**Exercise text:**
[Start of Attachment]

22-25 All around us we observe a pregnant creation. The difficult times of pain throughout the world are simply birth pangs. But it’s not only around us; it’s within us. The Spirit of God is arousing us within. We’re also feeling the birth pangs. These sterile and barren bodies of ours are yearning for full deliverance. That is why waiting does not diminish us, any more than waiting diminishes a pregnant mother. We are enlarged in the waiting. We, of course, don’t see what is enlarging us. But the longer we wait, the larger we become, and the more joyful our expectancy.


26-28 Meanwhile, the moment we get tired in the waiting, God’s Spirit is right alongside helping us along. If we don’t know how or what to pray, it doesn’t matter. He does our praying in and for us, making prayer out of our wordless sighs, our aching groans. He knows us far better than we know ourselves, knows our pregnant condition, and keeps us present before God. That’s why we can be so sure that every detail in our lives of love for God is worked into something good.

[End of Attachment]

In the passage on waiting and prayer, what does God's Spirit make prayer out of?

**Recorded data:**

[Start of Attachment]

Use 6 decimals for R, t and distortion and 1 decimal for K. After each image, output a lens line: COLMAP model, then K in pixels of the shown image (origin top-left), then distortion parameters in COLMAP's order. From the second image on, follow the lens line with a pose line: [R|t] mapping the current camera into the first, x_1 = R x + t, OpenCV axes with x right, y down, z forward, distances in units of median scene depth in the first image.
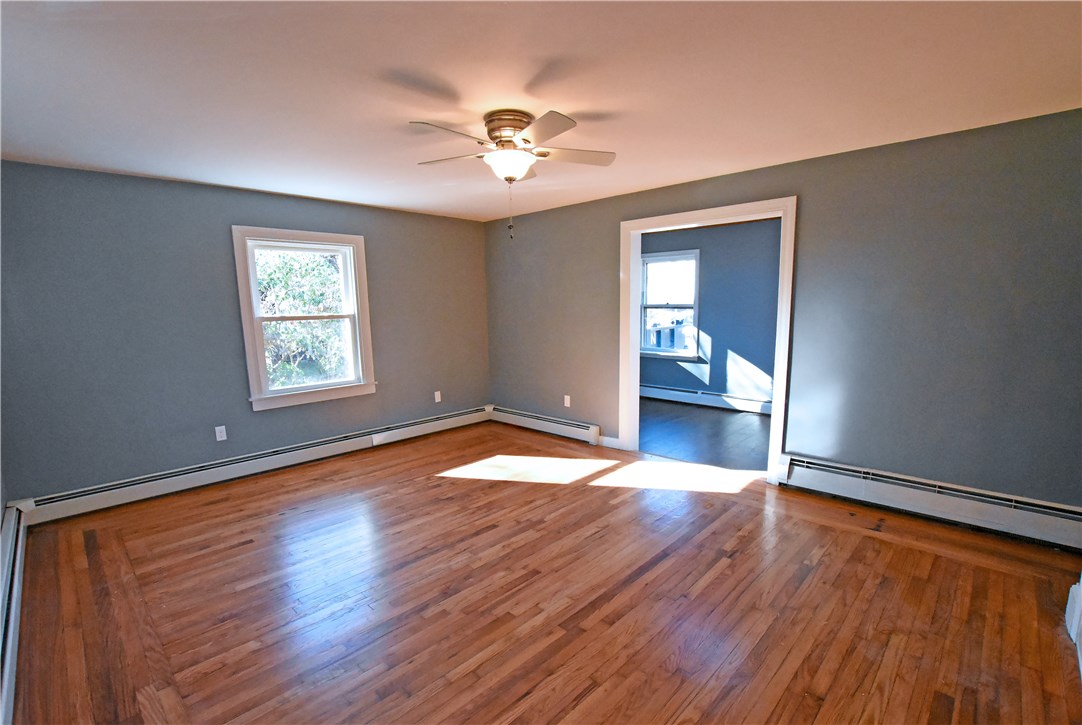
lens RADIAL K [[491.5, 0, 539.9], [0, 491.5, 380.0], [0, 0, 1]] dist [-0.019551, 0.000334]
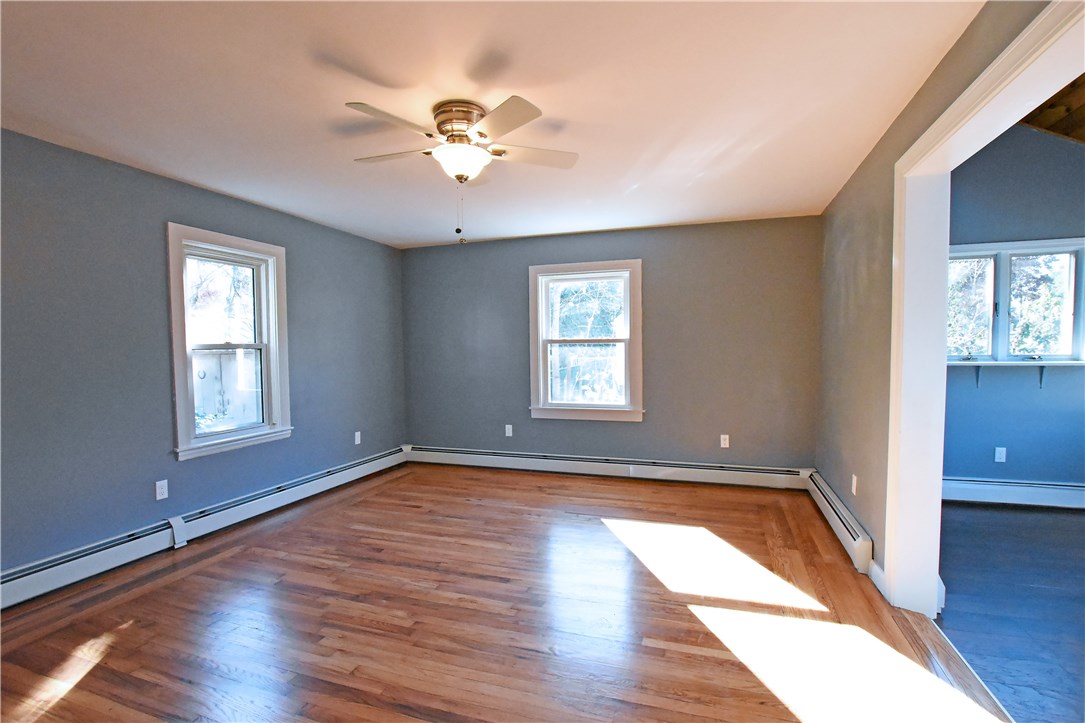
lens RADIAL K [[491.5, 0, 543.7], [0, 491.5, 372.2], [0, 0, 1]] dist [-0.024882, 0.000583]
pose [[0.435331, 0.058611, -0.898361, 0.570327], [-0.134681, 0.990889, -0.000617, -0.056722], [0.890139, 0.121261, 0.439258, 0.545731]]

[End of Attachment]

**Response area:** Our wordless sighs, our aching groans.